Задание -
Объясните по отрывку о предсмертных распоряжениях Скоропадской, почему ее дочь и наследники должны были держать Андрея Кондзеровского и Агафию Ивановну «в особливом респекте». Ответ уложите в одно–три предложения.
== Избранный отрывок
В предсмертных распоряжениях Скоропадская не забывает своих крестьян и служителей, и так торжественно наказывает наследникам: «оставших домашних моих, а особливо служителей дому моего, истязывать и затруднять никто же да дерзнет»…
В другом месте, говоря об отказе имения дочери своей, Юлиании Толстой, Скоропадская еще определеннее выражает свой заботу о служителях дома.
«Служителей моих, – говорит она, – а особливо Андрея Кондзеровского и Агафию Ивановну, которые даже до кончины моей верно и усердно с презрением всякой пользы и покоя служили покойному сожителеве моему и мне, иметь оной дочери моей Улиане и наследникам в особливом респекте и помогать во всем».
Как ни была, по-видимому, блестяща жизнь этой женщины, однако много пришлось ей пережать в эпоху ломки, предпринятой Петром Великим на всех концах России и не легко отразившейся на Малороссии при окончательном сплочении ее с Великой Россией в одно политическое, государственное и экономическое тело.
====
== Выдержки из данных
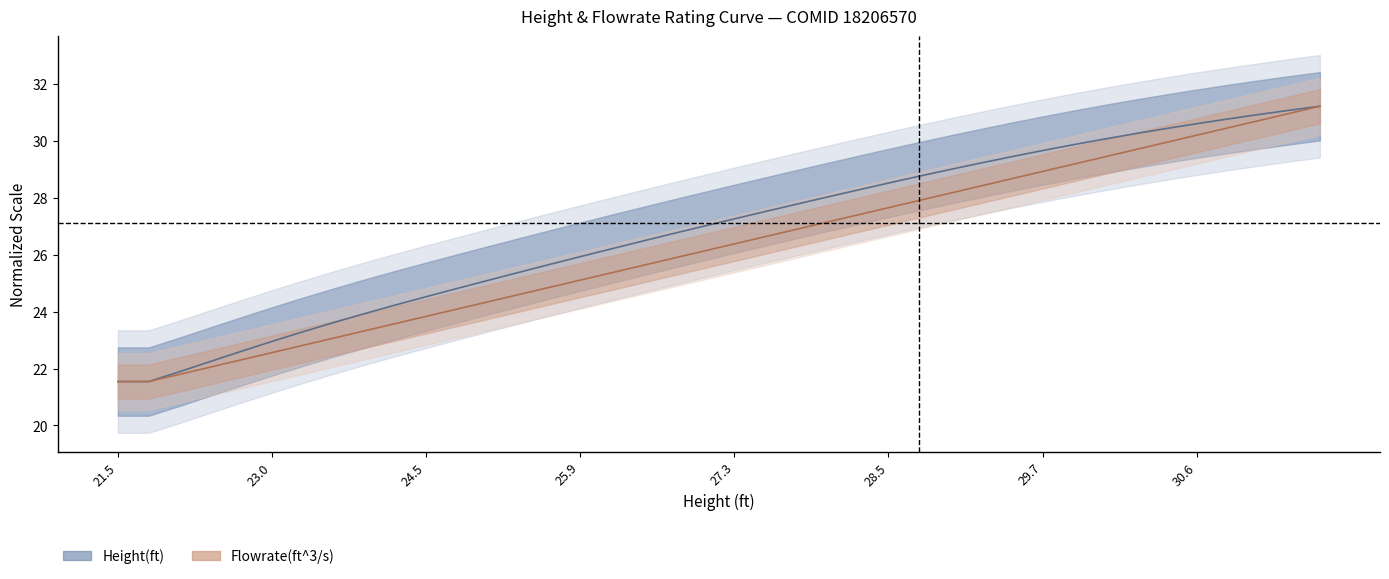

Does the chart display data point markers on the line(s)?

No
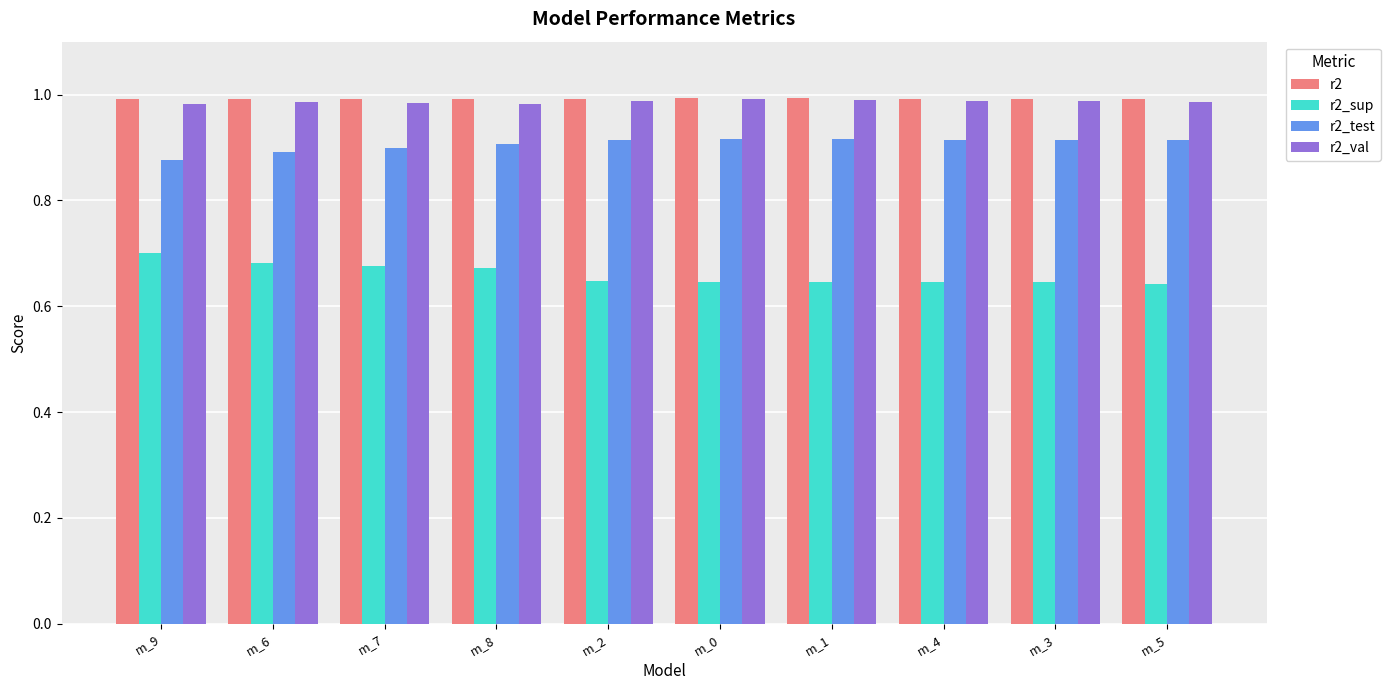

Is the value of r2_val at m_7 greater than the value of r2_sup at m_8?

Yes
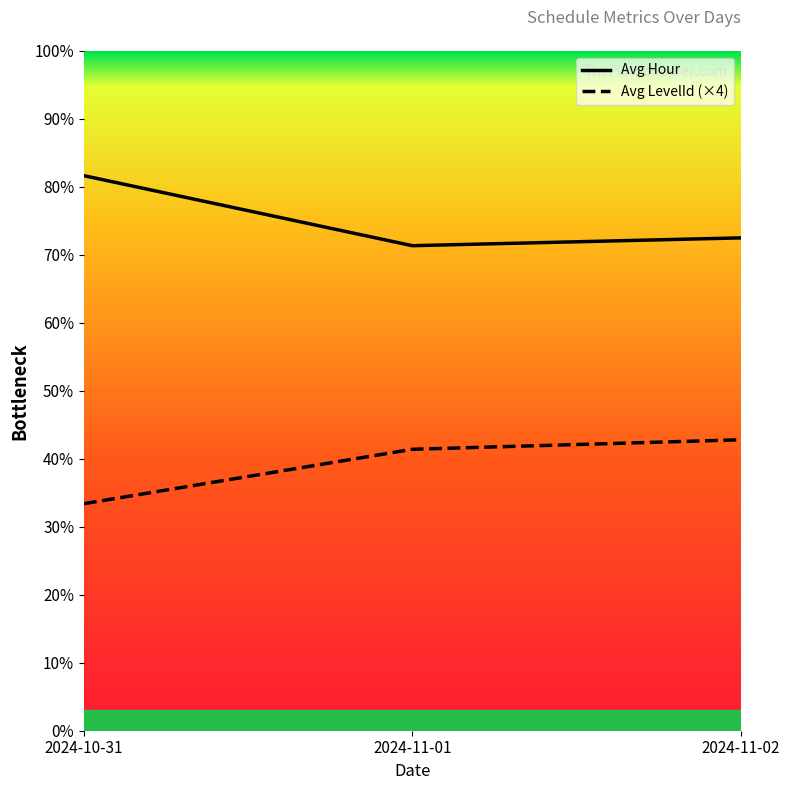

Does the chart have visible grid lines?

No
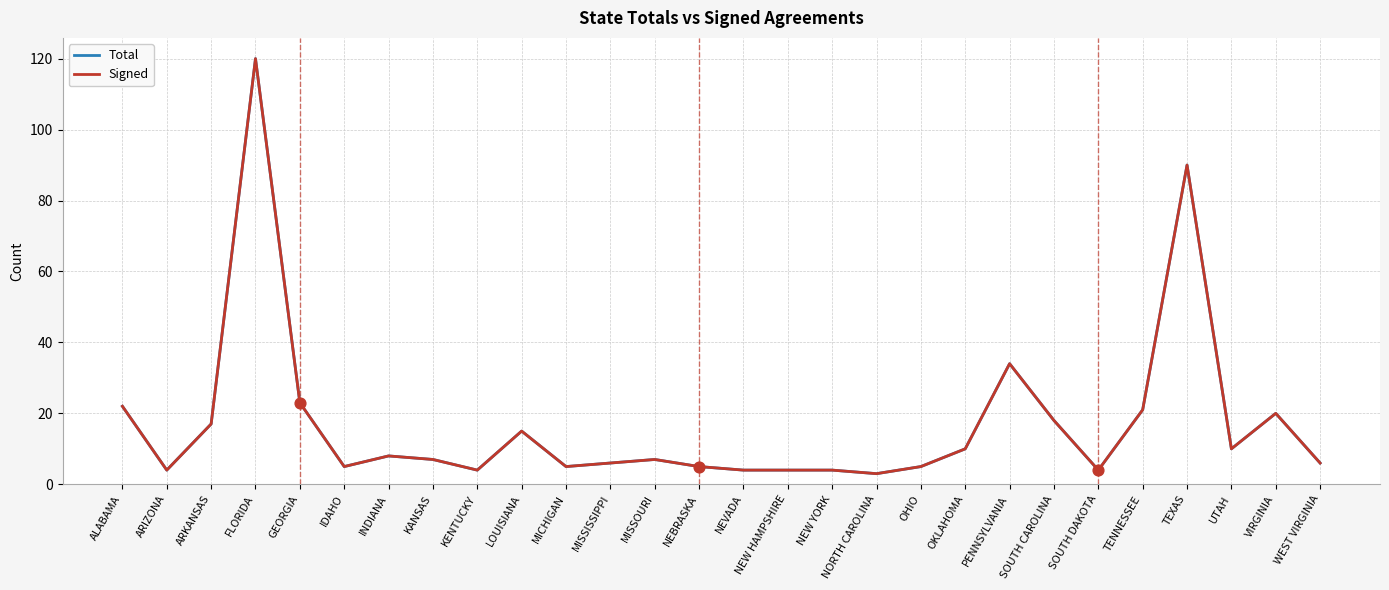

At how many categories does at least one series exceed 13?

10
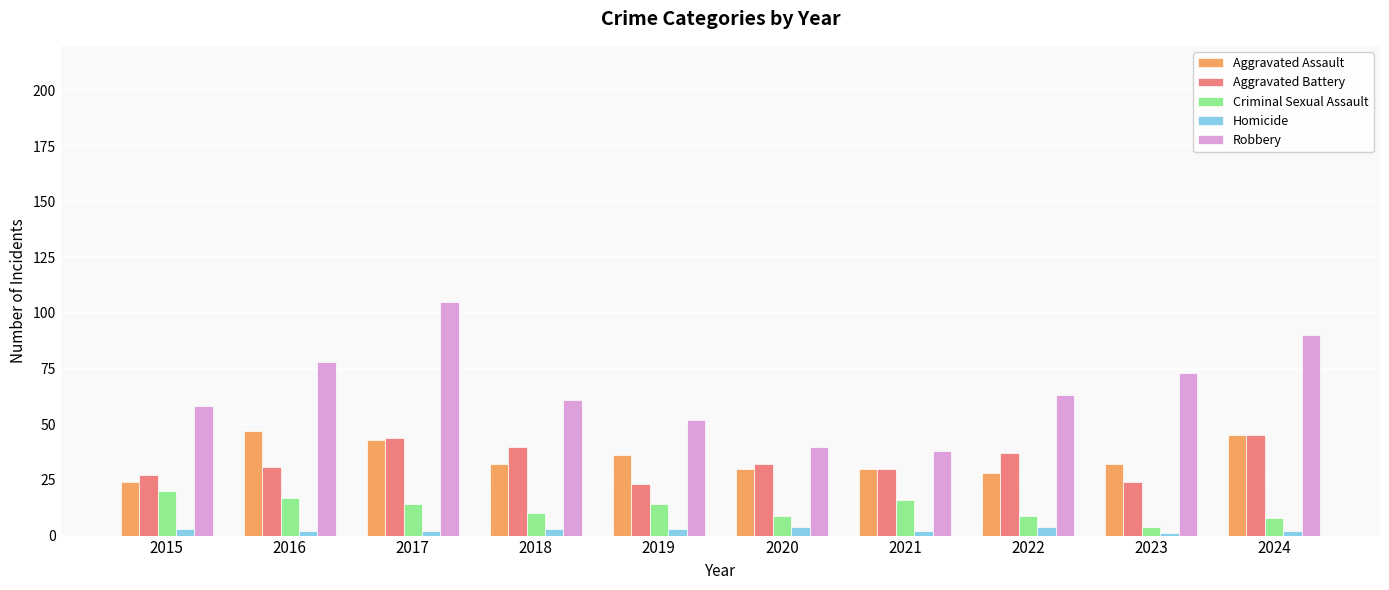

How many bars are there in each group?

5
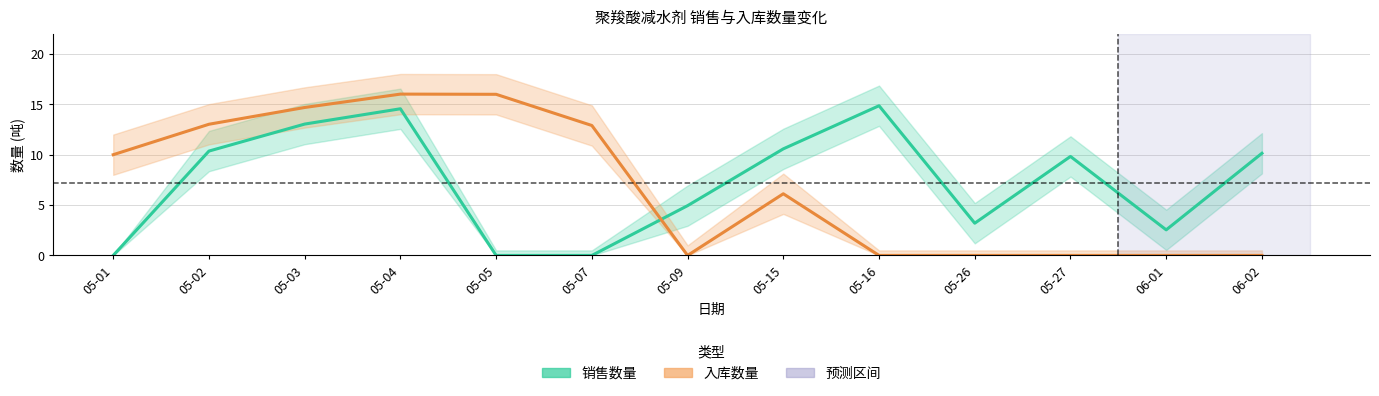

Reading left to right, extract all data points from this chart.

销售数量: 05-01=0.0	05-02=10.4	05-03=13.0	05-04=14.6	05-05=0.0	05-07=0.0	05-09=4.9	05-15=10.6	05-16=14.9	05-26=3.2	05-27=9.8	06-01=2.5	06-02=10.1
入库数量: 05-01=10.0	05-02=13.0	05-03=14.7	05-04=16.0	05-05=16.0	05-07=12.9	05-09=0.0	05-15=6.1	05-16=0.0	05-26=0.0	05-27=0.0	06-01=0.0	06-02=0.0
====
Ответ -
Эти служители до самой кончины Скоропадской верно и усердно служили ее покойному мужу и ей самой. При этом они пренебрегали всякой собственной пользой и покоем.